10.Explain the demerits of Joint Stock Company.

SOLUTION

The demerits of Joint Stock Company are as follows:

  1. Rigid Formation: The formation of a joint stock company is lengthy, difficult, and time-consuming. There are many legal formalities for starting a business. Promoters have to prepare documents like Articles of Association, Memorandum of Association, etc. A private company has to go through two stages of information. A public company has to go through four stages of information.
  2. Delay in Decision Making Process: In a company form of organization no single individual can make a policy decision. All important decisions are taken by the Board of Directors. The decision making process is time-consuming. Businesses may lose opportunities because of delays in decision making.
  3. Lack of Secrecy: The management of companies remain in the hands of many persons. Everything is discussed in the meetings of the Board of Directors. All important documents are available at the registered office for inspection. Thus, there is no secrecy in business matters.
  4. Excessive Government Control: A large number of rules are framed for the working of companies.
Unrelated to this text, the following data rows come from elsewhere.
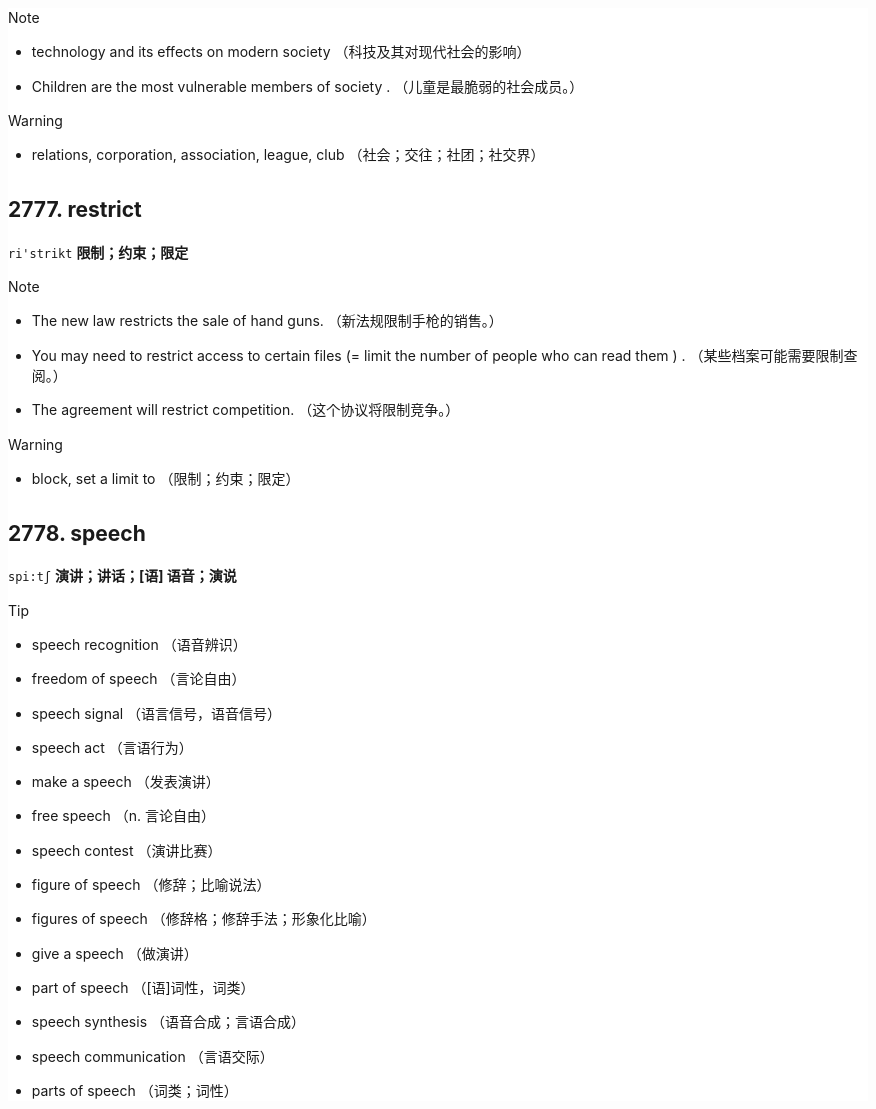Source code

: > [!NOTE]
>
> - technology and its effects on modern society （科技及其对现代社会的影响）
>
> - Children are the most vulnerable members of society . （儿童是最脆弱的社会成员。）
>

> [!WARNING]
>
> - relations, corporation, association, league, club （社会；交往；社团；社交界）
>

## 2777. restrict

`ri'strikt`  **限制；约束；限定**

> [!NOTE]
>
> - The new law restricts the sale of hand guns. （新法规限制手枪的销售。）
>
> - You may need to restrict access to certain files (= limit the number of people who can read them ) . （某些档案可能需要限制查阅。）
>
> - The agreement will restrict competition. （这个协议将限制竞争。）
>

> [!WARNING]
>
> - block, set a limit to （限制；约束；限定）
>

## 2778. speech

`spi:tʃ`  **演讲；讲话；[语] 语音；演说**

> [!TIP]
>
> - speech recognition （语音辨识）
>
> - freedom of speech （言论自由）
>
> - speech signal （语言信号，语音信号）
>
> - speech act （言语行为）
>
> - make a speech （发表演讲）
>
> - free speech （n. 言论自由）
>
> - speech contest （演讲比赛）
>
> - figure of speech （修辞；比喻说法）
>
> - figures of speech （修辞格；修辞手法；形象化比喻）
>
> - give a speech （做演讲）
>
> - part of speech （[语]词性，词类）
>
> - speech synthesis （语音合成；言语合成）
>
> - speech communication （言语交际）
>
> - parts of speech （词类；词性）
>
The companies will have to follow rules for internal working. The government tries to regulate the working of the companies because large public money is involved. In case regulations are not complied with, large penalties are involved.
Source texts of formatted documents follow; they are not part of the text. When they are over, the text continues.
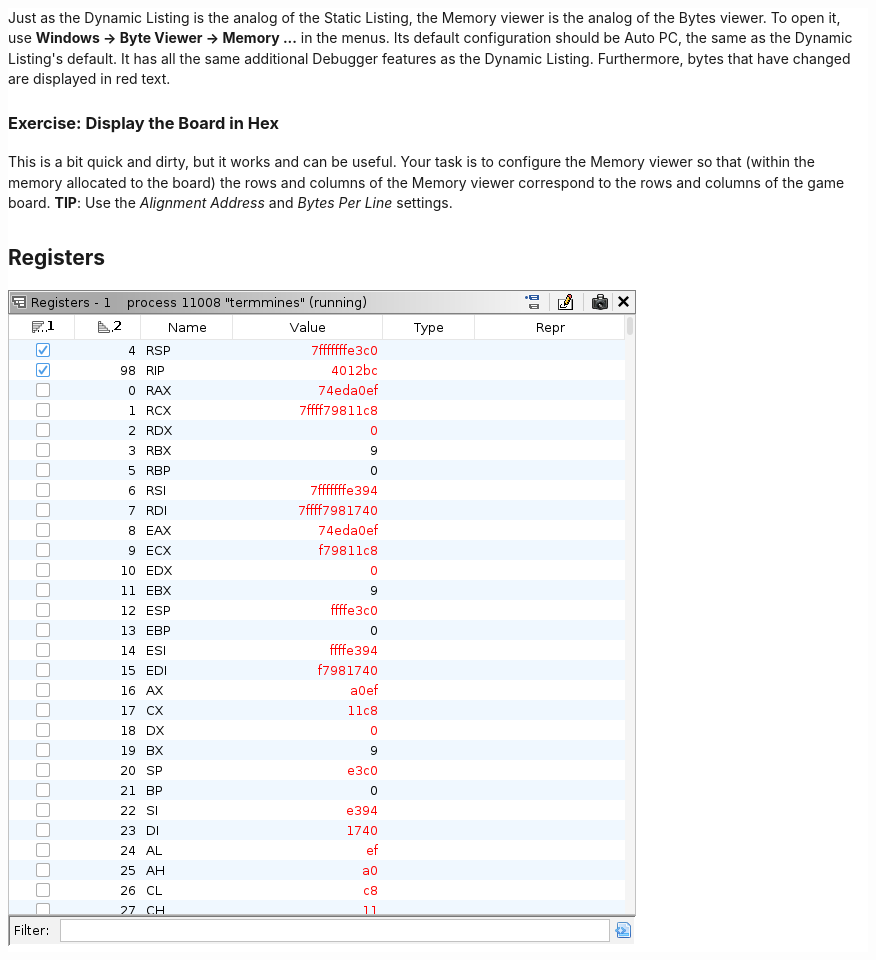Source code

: Just as the Dynamic Listing is the analog of the Static Listing, the Memory viewer is the analog of the Bytes viewer.
To open it, use **Windows &rarr; Byte Viewer &rarr; Memory ...** in the menus.
Its default configuration should be Auto PC, the same as the Dynamic Listing's default.
It has all the same additional Debugger features as the Dynamic Listing.
Furthermore, bytes that have changed are displayed in red text.

### Exercise: Display the Board in Hex

This is a bit quick and dirty, but it works and can be useful.
Your task is to configure the Memory viewer so that (within the memory allocated to the board) the rows and columns of the Memory viewer correspond to the rows and columns of the game board.
**TIP**: Use the *Alignment Address* and *Bytes Per Line* settings.

## Registers

![The registers after a call to rand](images/State_RegistersAfterCallRand.png)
  5. High Cost of Management: The management of joint stock company form of organization is costly. Services of experts like share brokers, underwriters, solicitors, bankers are needed which is costly. Highly qualified staff is needed. They are paid good salaries. The dissolution of the firm is also costly.
  6. Reckless Speculation: Directors look after the management of the company. They have full information about the progress of the company. They use these details for speculation in shares. This results in fluctuations in share prices. This affects public confidence.
  7. No Personal Contact: There are a large number of employees in the organization. There is no personal contact of owners and managers with employees. Lack of appreciation demotivates employees. Similarly, managers and directors are not able to maintain personal contact with their customers. Thus, customers’ likes and dislikes are ignored.
  8. No Direct Effort Reward Relationship: Joint Stock Company is owned by shareholders and managed by the Board of Directors. Board of Directors are paid for managing and profit is shared by shareholders. There is no direct relationship between efforts and rewards. Directors may not take a lot of interest in the working of the company.